[order] PSITTACIFORMES | [family] Psittacidae | [latin] Hapalopsittaca fuertesi | [authority] Chapman, 1912 | [UK] Fuertess Parrot | [FR] Caque de Fuertes | [DE] Indigoflugel-Papagei | [ES] Lorito de Fuertes | [NL] Fuerte?s dwergamazone | [copyright picture] Birdlife
The genus Hapalopsittaca consists of four species of small (23cm) short-tailed parrots, confined to the Andes. It is one of the least known genera of parrots in the world; one is Critically Endangered (Fuertes?) and two, including the Rusty-faced, are Endangered, due to deforestation. The genus Hapalopsittaca may exploit mistletoes extensively.
Chunky, mainly green parrot. Orange-red frontal bar, yellow forecrown and face, blue rear crown and nape. Green upperparts and wings with red shoulder and carpal, some blue in secondary coverts and dark bluish primaries. Yellow-olive breast, variable red central belly-patch, rest of underparts green. Red tail with violet tip. Immature has less yellow streaking and duller face. H. amazonina velezi has more red on head, yellow streaking on sides of head and green hindneck concolourous with mantle.
Listen to the sound of Fuertess Parrot
Copyright remark: Most sounds derived from xeno-canto
recorded by Bernabe Lopez-Lanus
South America : Central Colombia. The species has a highly restricted range on the west slope of the Central Andes of Colombia near the border of Quindio, Risaralda and Tolima. Until recently it was known with certainty only from the type-series collected at Laguneta and Santa Isabel in 1911, and by observations since 1989. Recent records are from the Alto Quindio Acaime and Canon del Quindio Natural Reserves, where the largest group observed consisted of 25 birds and the total population is thought to be fewer than 100 individuals. Recent searches in apparently suitable habitat surrounding Acaime have not been successful. In July 2002 the first confirmed sighting was made in the Central Andes, close to Los Nevados National Park, when 14 birds were located in a small area of forest.
This is a poorly-known inhabitant of cloud-forest at elevations of 2,610-3,490 m, but mostly 2,900-3,150 m. It has been recorded from fairly open (possibly therefore disturbed) forest with small palms and tree ferns.
The nesting period takes place from January to May. The average clutch size is three eggs. Incubation is conducted solely by the female, although post-hatching care is biparental. In 2003 the ProAves/LPF team was elated to discover a nest containing young with the entrance 8ft (2.4m) from the ground. At an altitude of 10,500ft (3,200m), it was in a cut tree, in an area where felling had occurred. The team discovered that the incubation period is 25-27 days and that young fledge after about 53 days. They spend one week in the nest area before going off with their parents.

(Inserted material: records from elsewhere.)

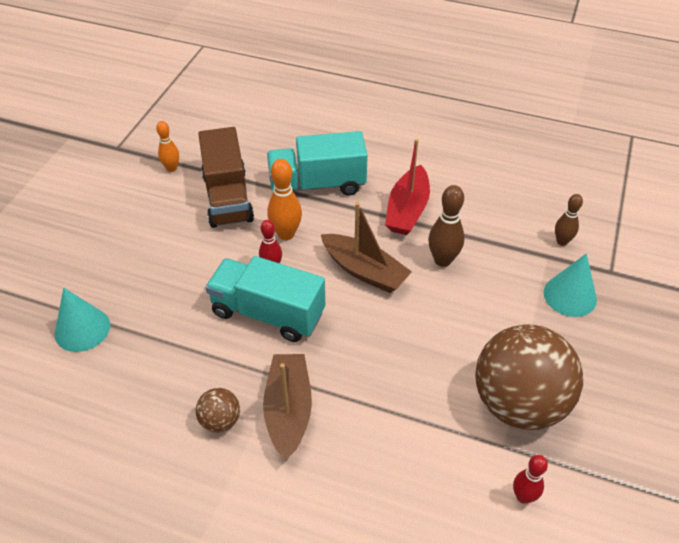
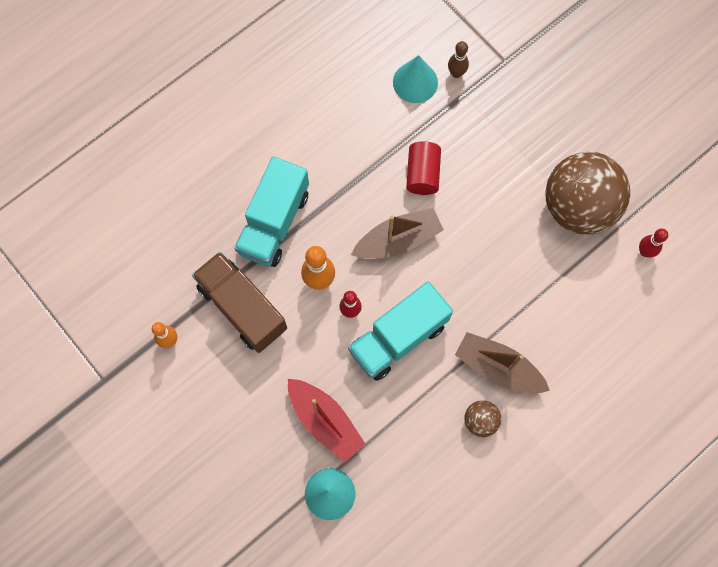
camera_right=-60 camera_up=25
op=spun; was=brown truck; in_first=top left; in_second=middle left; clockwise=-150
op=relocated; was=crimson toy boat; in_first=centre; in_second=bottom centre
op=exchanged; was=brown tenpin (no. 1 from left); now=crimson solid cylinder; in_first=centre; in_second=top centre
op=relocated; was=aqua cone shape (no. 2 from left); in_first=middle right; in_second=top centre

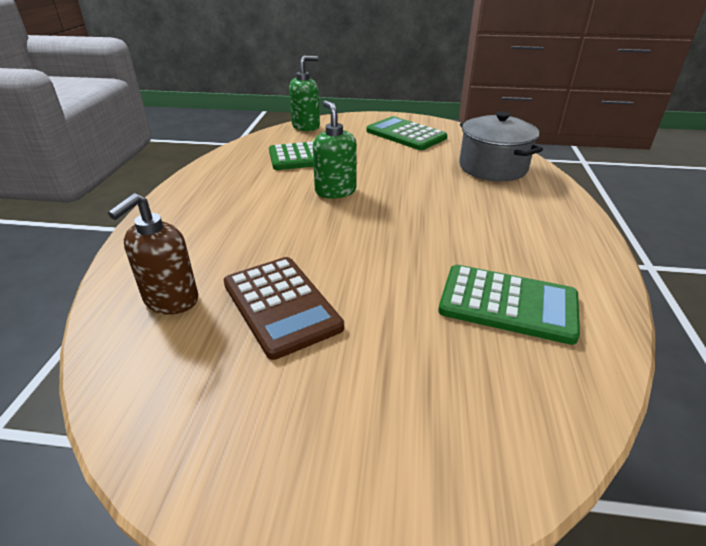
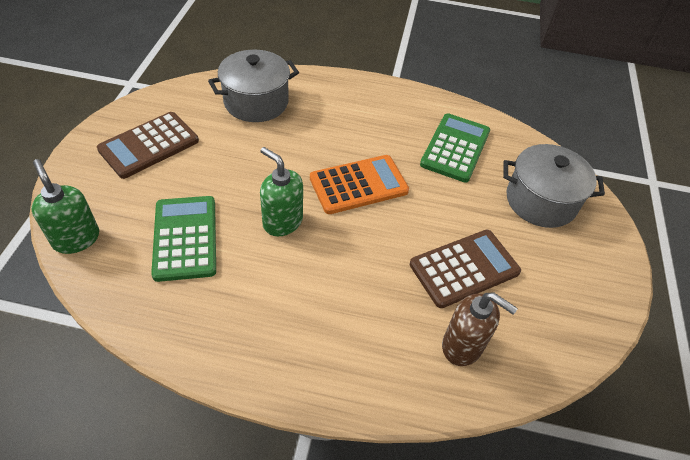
camera_right=-90 camera_up=15
op=spun; was=emerald soap pump (no. 2 from left); in_first=top centre; in_second=centre; clockwise=60
op=colour; was=emerald calculator (no. 2 from left); now=brown calculator (no. 1 from left); in_first=top centre; in_second=top left
op=appeared; now=grey cooking pot (no. 2 from left); in_second=middle right
op=appeared; now=orange-coloured calculator; in_second=centre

Birds have been observed feeding on berries, and it is likely to show a preference for mistletoe berries shown by congeners. The critical requirements of the species appear to be tall mature trees, where they feed on the berries amongst the epiphyte-laden canopy branches and find vital nesting cavities.
This species has an extremely small range and population which has until recently been declining. These factors result in its classification as Critically Endangered.
Clearance of forest in the region of the type-locality was already extensive in 1911, and very little habitat now remains. It may also have been displaced (or possibly genetically swamped) by H. amazonina since 1911. Although there are no immediate threats to remaining birds in Alto Quindio, such a small population cannot be considered secure.